The American Society of Addiction Medicine (ASAM) makes the following recommendations regarding Prescription Drug Monitoring Programs.
- Prescribers and dispensers should be required to enroll in and query the state’s PDMP, either directly or by delegating access to office staff, when initiating a prescription for any controlled substance and at least every 3 months (quarterly) thereafter as treatment continues, consistent with the Centers for Disease Control and Prevention prescribing guidelines.
- Mandates should be implemented in conjunction with education about how to engage patients whose PDMP report suggests potential substance misuse and the risks of abruptly discontinuing chronic, prescribed opioid or benzodiazepine therapy.
- States should consider educational rather than punitive approaches to support prescribers and dispensers who do not enroll in or regularly query the PDMP as mandated.
- States should ensure that PDMPs are functional, efficient, timely, user-friendly, and integrated into clinical work-flow by integrating them as much as possible with electronic health records and pharmacy dispensation systems.
- State PDMP data should be accessible only for clinical treatment and/or evaluation (including consultations by clinicians who are not treating the patient) and for public health purposes by authorized clinicians and researchers, including for ongoing public health analysis that can critically evaluate the impact of any interventions on prescribing practices. On a case-by-case basis, law enforcement officials can be allowed access to PDMP data through subpoena and within a tightly regulated process.
- The Department of Veterans Affairs (VA), the Indian Health Services (IHS), and similar federal healthcare agencies should report and transmit data to state PDMPs.
- States should expand the medications reportable to the PDMP to include methadone and buprenorphine from OTPs, and cannabis obtained through a prescriber recommendation.

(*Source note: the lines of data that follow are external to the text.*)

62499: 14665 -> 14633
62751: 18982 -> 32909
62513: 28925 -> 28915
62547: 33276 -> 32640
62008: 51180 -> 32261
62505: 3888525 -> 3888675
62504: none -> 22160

- PDMPs that report total opioid morphine milligram equivalents (MME) should not include buprenorphine or methadone used to treat addiction involving opioid use in the calculation of MME; instead these should be reported separately. Without clinical context, a patient’s total opioid dosage as measured by MME can be misleadinga and lead to abrupt and inappropriate cessation of medically necessary treatment.
a. See ASAM Public Policy Statement on Morphine Equivalent Units/Morphine Milligram Equivalents. Available at: https://www.asam.org/advocacy/find-a-policy-statement/view-policy-statement/public-policy-statements/2016/10/11/public-policy-statement-on-morphine-equivalent-units-morphine-milligram-equivalents
- Survey: Physicians support PDMPs, face limits with non-opioid therapy [press release]. Chicago, IL: AMA News Room; February 18, 2016. https://www.ama-assn.org/content/national-survey-finds-physicians-support-pdmps-encounter-barriers-providing-non-opioid
- Clark T, Eadie J, Kreiner P, and Strickler G. Prescription Drug Monitoring Programs: An Assessment of the Evidence
for Best Practices. September 20, 2012. Available at: http://www.pewtrusts.org/~/media/assets/0001/pdmp_update_1312013.pdf
- Pardo B. Do more robust prescription drug monitoring programs reduce prescription opioid overdose? Addiction. 2017 Oct ; 112(10):1773-1783.